You're On Your Own, Folks

 
            Lots of writers have jumped on Paul Ryan’s comment that “The conceit of Obamacare is that young and healthy people are going to go into the market and pay for the older, sicker people.”  Of course that’s the definition of all health insurance, whether it’s an employee program, an insurance company pool, or even Medicare. 
            But what’s more significant is what Ryan’s comment implies about the nature of any civilized, or even sane, society.  Marxism may have been over-reaching with the slogan “From each according to his ability, to each according to his needs," but it’s closer to the way the world needs to work than its opposite, whether we phrase that opposite as “to each his own,” “every man for himself,” or “God helps those who help themselves.”  (The last, by the way, is actually believed by nearly ¼ of Americans to be in the Bible.)
            Let’s look at some of the arguments that can be extrapolated from Ryan’s position:

·      “Homeowners’ insurance asks people whose homes haven’t been burned or blown away to pay for those whose homes have.”
·      “Life insurance asks people who haven’t died to pay for people who have.”  (Not, I think,    what Jesus meant with the metaphor “Let the dead bury their dead.”
·      “Schools ask people who can read to help people who can’t.”
·      “Planes ask people who can fly them to fly people who can’t.”  (See also trains, buses, taxis, uber, lyft, etc.)
·      “Beaches and pools ask people who can swim to help people who can’t.”
·      “The Red Cross / FEMA, etc. ask people who aren’t in disaster areas to help people who are.”

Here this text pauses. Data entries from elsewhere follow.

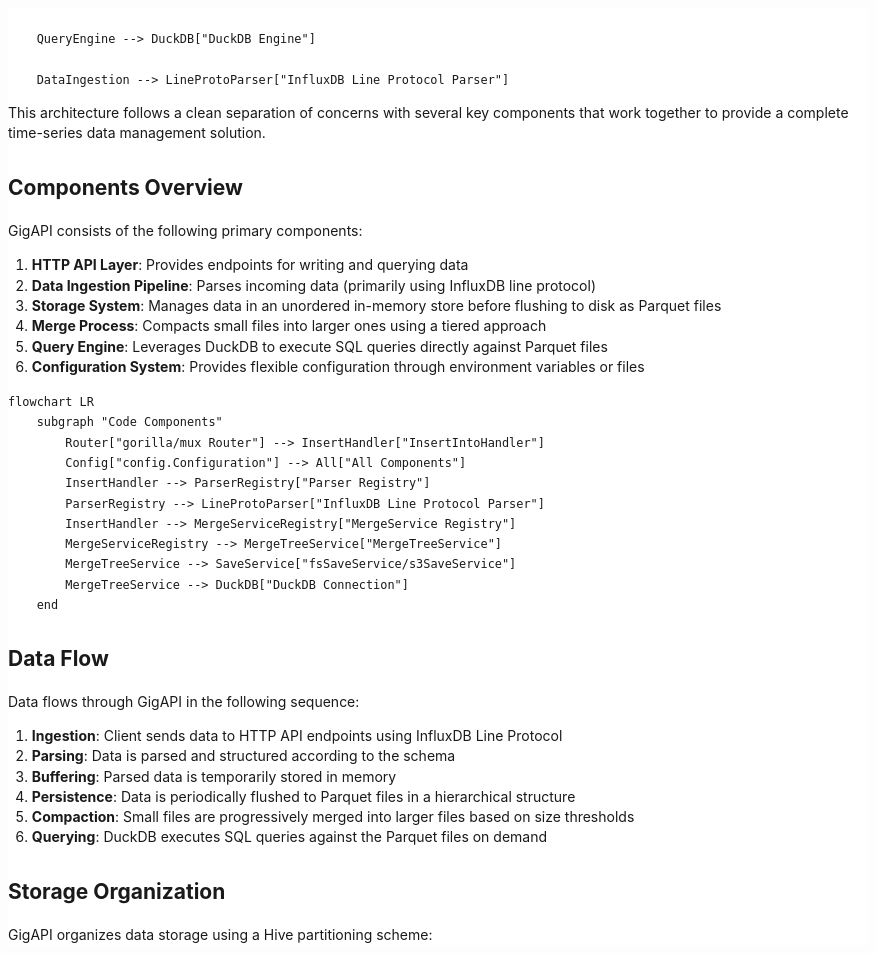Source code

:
 ```mermaid
    
    QueryEngine --> DuckDB["DuckDB Engine"]
    
    DataIngestion --> LineProtoParser["InfluxDB Line Protocol Parser"]
```

This architecture follows a clean separation of concerns with several key components that work together to provide a complete time-series data management solution.



## Components Overview

GigAPI consists of the following primary components:

1. **HTTP API Layer**: Provides endpoints for writing and querying data
2. **Data Ingestion Pipeline**: Parses incoming data (primarily using InfluxDB line protocol)
3. **Storage System**: Manages data in an unordered in-memory store before flushing to disk as Parquet files
4. **Merge Process**: Compacts small files into larger ones using a tiered approach
5. **Query Engine**: Leverages DuckDB to execute SQL queries directly against Parquet files
6. **Configuration System**: Provides flexible configuration through environment variables or files

```mermaid
flowchart LR
    subgraph "Code Components"
        Router["gorilla/mux Router"] --> InsertHandler["InsertIntoHandler"]
        Config["config.Configuration"] --> All["All Components"]
        InsertHandler --> ParserRegistry["Parser Registry"]
        ParserRegistry --> LineProtoParser["InfluxDB Line Protocol Parser"]
        InsertHandler --> MergeServiceRegistry["MergeService Registry"]
        MergeServiceRegistry --> MergeTreeService["MergeTreeService"]
        MergeTreeService --> SaveService["fsSaveService/s3SaveService"]
        MergeTreeService --> DuckDB["DuckDB Connection"]
    end
```



## Data Flow

Data flows through GigAPI in the following sequence:

1. **Ingestion**: Client sends data to HTTP API endpoints using InfluxDB Line Protocol
2. **Parsing**: Data is parsed and structured according to the schema
3. **Buffering**: Parsed data is temporarily stored in memory
4. **Persistence**: Data is periodically flushed to Parquet files in a hierarchical structure
5. **Compaction**: Small files are progressively merged into larger files based on size thresholds
6. **Querying**: DuckDB executes SQL queries against the Parquet files on demand



## Storage Organization

GigAPI organizes data storage using a Hive partitioning scheme:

And, of course, the whole system of government depends on taxation, which asks people who have money to give it, at least part of the time, to people who don’t, people who are educated to pay to educate those who aren’t yet educated, people who are housed to help people who aren’t, and so on and so forth.

            We’ve come a long way from “Ask not what your country can do for you, but what you can do for your country,” to “Don’t ask your country to do anything for you, especially if you actually need it.”

Sidenote: There’s a great moment in A Fish Called Wanda where Jamie Lee Curtis dismisses Kevin Kline’s claims to be an intellectual:  “Now let me correct you on a couple of things, OK? Aristotle was not Belgian. The central message of Buddhism is not "Every man for himself." And the London Underground is not a political movement. Those are all mistakes, Otto. I looked them up.”